In fact, the only way the JS engine could know about the syntax error on the third line, before executing the first and second lines, is by the JS engine first parsing the entire program before any of it is executed.

Early Errors

Next, consider:

console.log("Howdy");
saySomething("Hello","Hi");
// Uncaught SyntaxError: Duplicate parameter name not
// allowed in this context
function saySomething(greeting,greeting) {
    "use strict";
    console.log(greeting);
}

The "Howdy" message is not printed, despite being a well-formed statement.

Instead, just like the snippet in the previous section, the SyntaxError here is thrown before the program is executed. In this case, it’s because strict-mode (opted in for only the saySomething(..) function here) forbids, among many other things, functions to have duplicate parameter names; this has always been allowed in non-strict-mode.

The error thrown is not a syntax error in the sense of being a malformed string of tokens (like ."Hi" prior), but in strict-mode is nonetheless required by the specification to be thrown as an “early error” before any execution begins.

But how does the JS engine know that the greeting parameter has been duplicated? How does it know that the saySomething(..) function is even in strict-mode while processing the parameter list (the "use strict" pragma appears only later, in the function body)?

Again, the only reasonable explanation is that the code must first be fully parsed before any execution occurs.

Hoisting

Finally, consider:

function saySomething() {
    var greeting = "Hello";
    {
        greeting = "Howdy";  // error comes from here
        let greeting = "Hi";
        console.log(greeting);
    }
}
saySomething();
// ReferenceError: Cannot access 'greeting' before
// initialization

The noted ReferenceError occurs from the line with the statement greeting = "Howdy". What’s happening is that the greeting variable for that statement belongs to the declaration on the next line, let greeting = "Hi", rather than to the previous var greeting = "Hello" statement.

The only way the JS engine could know, at the line where the error is thrown, that the next statement would declare a block-scoped variable of the same name (greeting) is if the JS engine had already processed this code in an earlier pass, and already set up all the scopes and their variable associations. This processing of scopes and declarations can only accurately be accomplished by parsing the program before execution.

The ReferenceError here technically comes from greeting = "Howdy" accessing the greeting variable too early, a conflict referred to as the Temporal Dead Zone (TDZ). Chapter 5 will cover this in more detail.

WARNING:
It’s often asserted that `let` and `const` declarations are not hoisted, as an explanation of the TDZ behavior just illustrated. But this is not accurate. We’ll come back and explain both the hoisting and TDZ of `let`/`const` in Chapter 5.

Hopefully you’re now convinced that JS programs are parsed before any execution begins. But does it prove they are compiled?

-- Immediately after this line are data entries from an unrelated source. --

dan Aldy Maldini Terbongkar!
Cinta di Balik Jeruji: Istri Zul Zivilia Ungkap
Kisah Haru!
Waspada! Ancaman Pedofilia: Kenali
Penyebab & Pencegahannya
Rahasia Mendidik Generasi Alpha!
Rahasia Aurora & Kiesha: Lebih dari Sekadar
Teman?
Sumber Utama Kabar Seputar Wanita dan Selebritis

This is an interesting question to ponder. Could JS parse a program, but then execute that program by interpreting operations represented in the AST without first compiling the program? Yes, that is possible. But it’s extremely unlikely, mostly because it would be extremely inefficient performance wise.

It’s hard to imagine a production-quality JS engine going to all the trouble of parsing a program into an AST, but not then converting (aka, “compiling”) that AST into the most efficient (binary) representation for the engine to then execute.

Many have endeavored to split hairs with this terminology, as there’s plenty of nuance and “well, actually…” interjections floating around. But in spirit and in practice, what the engine is doing in processing JS programs is much more alike compilation than not.

Classifying JS as a compiled language is not concerned with the distribution model for its binary (or byte-code) executable representations, but rather in keeping a clear distinction in our minds about the phase where JS code is processed and analyzed; this phase observably and indisputedly happens before the code starts to be executed.

We need proper mental models of how the JS engine treats our code if we want to understand JS and scope effectively.